Darren had found it difficult to even take the body out of the swimming pool, he felt paralyzed by a sense of loss that blocked his movements and feelings like an avalanche. But moreover because Mr. Canderberry was in no way a small man, in fact compared to Darren’s meagre frame he was a flabby glacier. Darren, despite this, felt obliged to carry him to help, whether a mortician or an exorcist would be more able to aid him, he didn’t know. He had sustained Darren through most of his adult life, given him shelter, food, a job; in short the man’s efforts had given Darren a life where he would not have had one. Darren was a bastard. He had come to terms with that fact back when he was still being bullied in the orphanage. Mr. Canderberry had acted like a father in many ways; more then a guardian, but far less, unfortunately, than any real parent. And now the only way Darren could repay the man was in his death, this solemn fact only strengthened his resolve.

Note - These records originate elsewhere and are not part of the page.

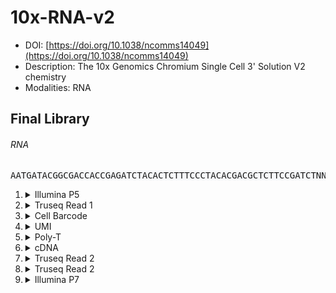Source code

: # 10x-RNA-v2
- DOI: [https://doi.org/10.1038/ncomms14049](https://doi.org/10.1038/ncomms14049)
- Description: The 10x Genomics Chromium Single Cell 3' Solution V2 chemistry
- Modalities: RNA
    
## Final Library
###### RNA
<pre style="overflow-x: auto; text-align: left; background-color: #f6f8fa">AATGATACGGCGACCACCGAGATCTACACTCTTTCCCTACACGACGCTCTTCCGATCTNNNNNNNNNNNNNNNNNNNNNNNNNNXXAGATCGGAAGAGCACACGTCTGAACTCCAGTCACNNNNNNNNATCTCGTATGCCGTCTTCTGCTTG</pre>
1. <details><summary>Illumina P5</summary>

   - sequence_type: fixed
   - sequence: <pre style="overflow-x: auto; text-align: left; margin: 0; display: inline;">AATGATACGGCGACCACCGAGATCTACAC</pre>
   - min_len: 29
   - max_len: 29
   - onlist: None
   </details>
2. <details><summary>Truseq Read 1</summary>

   - sequence_type: fixed
   - sequence: <pre style="overflow-x: auto; text-align: left; margin: 0; display: inline;">TCTTTCCCTACACGACGCTCTTCCGATCT</pre>
   - min_len: 10
   - max_len: 10
   - onlist: None
   </details>
3. <details><summary>Cell Barcode</summary>

   - sequence_type: onlist
   - sequence: <pre style="overflow-x: auto; text-align: left; margin: 0; display: inline;">NNNNNNNNNNNNNNNN</pre>
   - min_len: 16
   - max_len: 16
   - onlist: {'filename': '737K-august-2016.txt.gz', 'md5': None}
   </details>
4. <details><summary>UMI</summary>

   - sequence_type: random
   - sequence: <pre style="overflow-x: auto; text-align: left; margin: 0; display: inline;">NNNNNNNNNN</pre>
   - min_len: 10
   - max_len: 10
   - onlist: None
   </details>
5. <details><summary>Poly-T</summary>

   - sequence_type: random
   - sequence: <pre style="overflow-x: auto; text-align: left; margin: 0; display: inline;">X</pre>
   - min_len: 1
   - max_len: 98
   - onlist: None
   </details>
6. <details><summary>cDNA</summary>

   - sequence_type: random
   - sequence: <pre style="overflow-x: auto; text-align: left; margin: 0; display: inline;">X</pre>
   - min_len: 1
   - max_len: 98
   - onlist: None
   </details>
7. <details><summary>Truseq Read 2</summary>

   - sequence_type: fixed
   - sequence: <pre style="overflow-x: auto; text-align: left; margin: 0; display: inline;">AGATCGGAAGAGCACACGTCTGAACTCCAGTCAC</pre>
   - min_len: 34
   - max_len: 34
   - onlist: None
   </details>
8. <details><summary>Truseq Read 2</summary>

   - sequence_type: onlist
   - sequence: <pre style="overflow-x: auto; text-align: left; margin: 0; display: inline;">NNNNNNNN</pre>
   - min_len: 8
   - max_len: 8
   - onlist: {'filename': 'sample_bc_onlist.txt', 'md5': None}
   </details>
9. <details><summary>Illumina P7</summary>

   - sequence_type: fixed
   - sequence: <pre style="overflow-x: auto; text-align: left; margin: 0; display: inline;">ATCTCGTATGCCGTCTTCTGCTTG</pre>
   - min_len: 24
   - max_len: 24
   - onlist: None
   </details>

Darren struggled him onto the man’s couch wrestling his legs into a horizontal position. Darren conceding against his scepticism, felt haunted by his surroundings though, the mortal possession of Mr Canderberry faded; Darren no longer felt the attunement they held with his former father. Darren thought he could feel the body’s muscles tightening under the sallow skin, he hastily released his hold on the corpse. Its eyes still glared, as though the evil in them was waiting for Darren to turn his back, look away or simply relax so it could uncurl and strike. Darren circled with an undue sense of fear at the now stone cold weight before him, as he moved towards the phone, treating the pallid lump of flesh as though it was a snake, reared and envenomed with malice. ‘It’s only the corpse of your foster father’, Darren told himself; somehow this was not comforting. Darren reached down and grasped the phone, relieved to have some contact with the sane world. Darren lifted it with, to him unnatural speed and rapidly tapped the buttons on the phone, glad to hear the nasal, high pitched voice of the operator on the other end. He told the operator as much as he cared to tell; of the incident that he knew had happened happen. He had come ‘home’ to find his foster father face down in his pool; suspicious as it sounded it was not as bad as what he had thought he had seen. Darren then relieved the phone by setting it back in its rightful place, when he had been told the ambulance was coming.

The ambulance drove along the overly gravelled drive, the tires sinking ever so slightly, pushing the gravel out from underneath the wheels. Darren noted that they had not bothered to sound their sirens; even they could tell how lifeless Mr. Canderberry was. Darren explained every detail of what had happened, and kept every detail of what had, most definitely, did not happened to himself. Inside was the only place he felt the information was safe. As always, anywhere else but with in, and Darren feared the things he saw would be danger to him, and previously his foster father; he had held secrets with in himself before and was no foreigner to skirting the truth. He had expected more questions, but was relieved when he was able to collapse in an exhausted excuse for what he expected to be rest; however it was nothing like sleep. Much like the habit of an animal, Darren slept outside the confines of the house, where in the norm, if anything could ever be so again, he felt safe, welcome. What it was now that disturbed him, he didn’t know, but his subconscious mind was open to whatever attack it had planned and as far as he could tell, he was loosing. The emotions that laid waste to Darren were not alien, but what ever it was that had invaded tore at his mind, warped the fragments it stole and then used them to plough with vehement pleasure through his psyche.

And thats it for now, I'm not posting this for comments specifically, so, y'know I might come back and edit it without you knowing

Split it up a bit more, easy to read na all that.